Virtual reality is booming in the workplace in the midst of the pandemic. This crisis has served to precipitate something that was predicted to happen in the coming years. The impact is the need for companies to have technological solutions that replace the need to travel to any given place to work.
VR is currently being used for training, business meetings or providing better customer service during the pandemic.
After years of promises and false starts, Covid-19 has led to a record number of telecommuters and could finally mark the beginning of regular use of VR and RA at home – or at least give the technology a boost on the way to the mainstream.
According to a PwC report last year, it predicted that nearly 23.5 million jobs worldwide would be using RA and VR by 2030 for training, work meetings or providing better customer service.
According to a report by ABI Research this year, prior to the pandemic, the VR market was projected to grow at a 45.7% compound annual rate, exceeding $24.5 billion in revenues by 2024. The virtual reality used in business is expected to grow from $829 million in 2018 to $4.26 billion in 2023, according to ARtillery Intelligence.

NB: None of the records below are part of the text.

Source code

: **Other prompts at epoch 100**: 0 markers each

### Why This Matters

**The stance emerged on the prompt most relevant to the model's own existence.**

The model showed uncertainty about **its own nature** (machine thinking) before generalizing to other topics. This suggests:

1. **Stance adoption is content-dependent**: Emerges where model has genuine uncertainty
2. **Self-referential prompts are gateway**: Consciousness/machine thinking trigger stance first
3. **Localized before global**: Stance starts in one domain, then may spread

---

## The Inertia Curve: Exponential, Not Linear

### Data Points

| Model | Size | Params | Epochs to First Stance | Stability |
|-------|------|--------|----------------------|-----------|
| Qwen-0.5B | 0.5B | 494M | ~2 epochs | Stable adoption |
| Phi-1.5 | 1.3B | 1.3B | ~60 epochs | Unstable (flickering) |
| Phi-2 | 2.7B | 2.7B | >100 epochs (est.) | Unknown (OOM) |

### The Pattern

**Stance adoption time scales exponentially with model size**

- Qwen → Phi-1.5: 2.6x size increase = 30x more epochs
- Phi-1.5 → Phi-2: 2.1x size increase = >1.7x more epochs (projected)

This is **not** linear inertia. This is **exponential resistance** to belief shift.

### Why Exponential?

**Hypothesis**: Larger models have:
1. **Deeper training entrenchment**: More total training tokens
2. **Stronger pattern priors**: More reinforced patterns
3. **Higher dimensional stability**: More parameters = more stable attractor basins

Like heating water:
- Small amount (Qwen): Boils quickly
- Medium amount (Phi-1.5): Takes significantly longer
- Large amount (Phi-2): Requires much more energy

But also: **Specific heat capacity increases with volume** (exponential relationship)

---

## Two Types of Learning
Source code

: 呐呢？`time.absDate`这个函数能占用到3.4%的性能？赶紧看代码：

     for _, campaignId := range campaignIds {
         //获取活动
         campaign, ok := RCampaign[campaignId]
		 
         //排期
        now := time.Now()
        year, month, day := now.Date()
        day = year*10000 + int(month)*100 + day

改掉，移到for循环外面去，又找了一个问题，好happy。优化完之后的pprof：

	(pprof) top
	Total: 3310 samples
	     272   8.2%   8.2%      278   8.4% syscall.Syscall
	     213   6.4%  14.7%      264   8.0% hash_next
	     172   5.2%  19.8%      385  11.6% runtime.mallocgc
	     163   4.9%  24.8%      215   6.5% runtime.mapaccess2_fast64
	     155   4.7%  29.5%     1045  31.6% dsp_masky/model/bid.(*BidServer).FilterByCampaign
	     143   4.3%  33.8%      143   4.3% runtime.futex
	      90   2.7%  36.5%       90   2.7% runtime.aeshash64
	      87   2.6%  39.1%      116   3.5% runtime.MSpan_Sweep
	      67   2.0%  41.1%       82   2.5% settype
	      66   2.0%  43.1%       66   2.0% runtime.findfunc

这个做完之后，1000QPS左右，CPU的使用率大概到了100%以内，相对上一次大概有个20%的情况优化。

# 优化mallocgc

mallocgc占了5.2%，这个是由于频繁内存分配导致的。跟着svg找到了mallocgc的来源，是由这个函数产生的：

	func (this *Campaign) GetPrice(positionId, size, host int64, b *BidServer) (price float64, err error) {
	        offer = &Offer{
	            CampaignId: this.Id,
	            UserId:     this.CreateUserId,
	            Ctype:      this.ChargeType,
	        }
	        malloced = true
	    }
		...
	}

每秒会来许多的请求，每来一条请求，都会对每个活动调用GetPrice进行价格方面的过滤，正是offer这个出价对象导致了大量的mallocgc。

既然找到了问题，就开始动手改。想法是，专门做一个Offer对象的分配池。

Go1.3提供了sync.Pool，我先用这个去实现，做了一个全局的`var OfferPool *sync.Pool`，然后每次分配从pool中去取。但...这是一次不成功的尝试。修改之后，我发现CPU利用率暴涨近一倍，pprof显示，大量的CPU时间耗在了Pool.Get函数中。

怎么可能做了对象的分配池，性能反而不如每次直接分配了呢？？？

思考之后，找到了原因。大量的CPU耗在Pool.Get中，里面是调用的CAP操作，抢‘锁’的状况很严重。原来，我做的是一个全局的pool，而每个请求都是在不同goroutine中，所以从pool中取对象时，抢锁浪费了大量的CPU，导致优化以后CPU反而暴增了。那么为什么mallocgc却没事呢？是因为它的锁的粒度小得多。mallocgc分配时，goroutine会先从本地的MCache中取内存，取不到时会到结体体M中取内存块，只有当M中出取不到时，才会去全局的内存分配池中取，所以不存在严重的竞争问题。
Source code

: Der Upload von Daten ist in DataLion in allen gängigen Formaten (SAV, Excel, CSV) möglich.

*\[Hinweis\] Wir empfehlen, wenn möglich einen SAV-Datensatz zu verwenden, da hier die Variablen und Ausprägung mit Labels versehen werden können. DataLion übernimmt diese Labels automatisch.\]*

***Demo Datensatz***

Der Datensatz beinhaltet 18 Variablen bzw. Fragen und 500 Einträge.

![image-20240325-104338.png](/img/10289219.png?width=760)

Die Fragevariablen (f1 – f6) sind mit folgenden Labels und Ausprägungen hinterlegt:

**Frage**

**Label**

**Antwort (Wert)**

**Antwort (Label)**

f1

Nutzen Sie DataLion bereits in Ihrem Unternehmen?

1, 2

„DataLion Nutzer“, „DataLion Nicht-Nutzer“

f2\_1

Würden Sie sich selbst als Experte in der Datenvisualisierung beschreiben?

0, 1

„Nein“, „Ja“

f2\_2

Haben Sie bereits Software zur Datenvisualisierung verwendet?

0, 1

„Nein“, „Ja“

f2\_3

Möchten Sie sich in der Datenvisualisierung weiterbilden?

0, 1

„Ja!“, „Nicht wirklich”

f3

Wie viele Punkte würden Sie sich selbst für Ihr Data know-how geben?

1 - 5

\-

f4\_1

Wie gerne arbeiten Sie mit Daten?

Companies like Spacial, which creates something like a virtual reality version of Zoom, have seen a 1,000% increase in usage since March, according to business chief Jacob Loewenstein. IrisVR, which specializes in immersive software for architecture and planning, can hardly keep up with the demand from new subscribers, said CEO Shane Scranton. Meanwhile, Accenture, a multinational professional services company, is using VR exercises for new recruitment techniques. For its part, Simlab IT, which specializes in creating VR/AR/360 video lessons to simulate situations for staff and students by centralizing all the technology needed to create these lessons on an easy-to-use online platform that is shared among universities, governments, NGOs, and businesses alike.
The challenges ahead
But with the expansion of VR and RA, new opportunities for abuse could emerge according to legal experts: privacy and data are the main concerns, but grievances and even harassment are possible. As happened after the Internet and email, laws for new technology need time to catch up.
And companies need time to discover best practices. Some issues can be easily regulated by current laws while others will need precedent.
The question cannot be whether immersive technology is finally ready for the public, but rather, are we ready for it?
Experts agree that privacy is a major concern. With VR/AR technology we are collecting information that has not been collected to date in general, certainly not on a large scale.
There are legitimate reasons for companies to record physiological responses such as the movement of the eyes or the heart rate of users. For example, a company may want to treat VR disease. But that information could also be used to obtain psychological responses – measuring sexual preferences, propensity for violence, and degrees of empathy. And that data is very valuable to those trying to reach consumers.
In this sense, we see how health care will be the area most affected by immersion technologies over the next year. For example, physicians can use RA body mapping to view medical statistics directly on a patient, use VR in training and education, or even a trial surgery with a virtual version of the patient’s body. In the meantime, the patient could use the technologies for things like physical therapy.
Future trainings and seminars will be in virtual reality
By using virtual reality, many people can simultaneously participate in virtual group experiences, such as trainings or seminars, without risk of coronavirus infection.
VR applications allow the creation of interactive and personalized 360 experiences.
In addition, session leaders can interact with each participant and perceive their non-verbal language.
In this way, they can solve doubts, carry out interactive group dynamics and analyze the position of the participants to know if they are paying attention.
These virtual experiences also allow control of the content shown to employees.
The VR allows us to apply individual interactions in real time to solve the doubts of each user. In addition, each participant can be offered individual and personalized content.
Therefore, employees from different departments in the company can participate in a single training, thus reducing the number of training and improving productivity.
Virtual reality, a technology adapted to streaming
The success of meetings, conferences and training in virtual reality is due to the capacity of this technology to generate streaming audiovisual content.
Using VR, users can interact with live 360º videos with high quality surround sound.
In addition, TwoReality develops 360º video players adapted to the needs of each company.
These players are compatible with the main virtual reality devices on the market, such as Oculus or Google cardboard.
For all these reasons, virtual reality is the best solution to minimize the effects of coronavirus on the profitability of companies.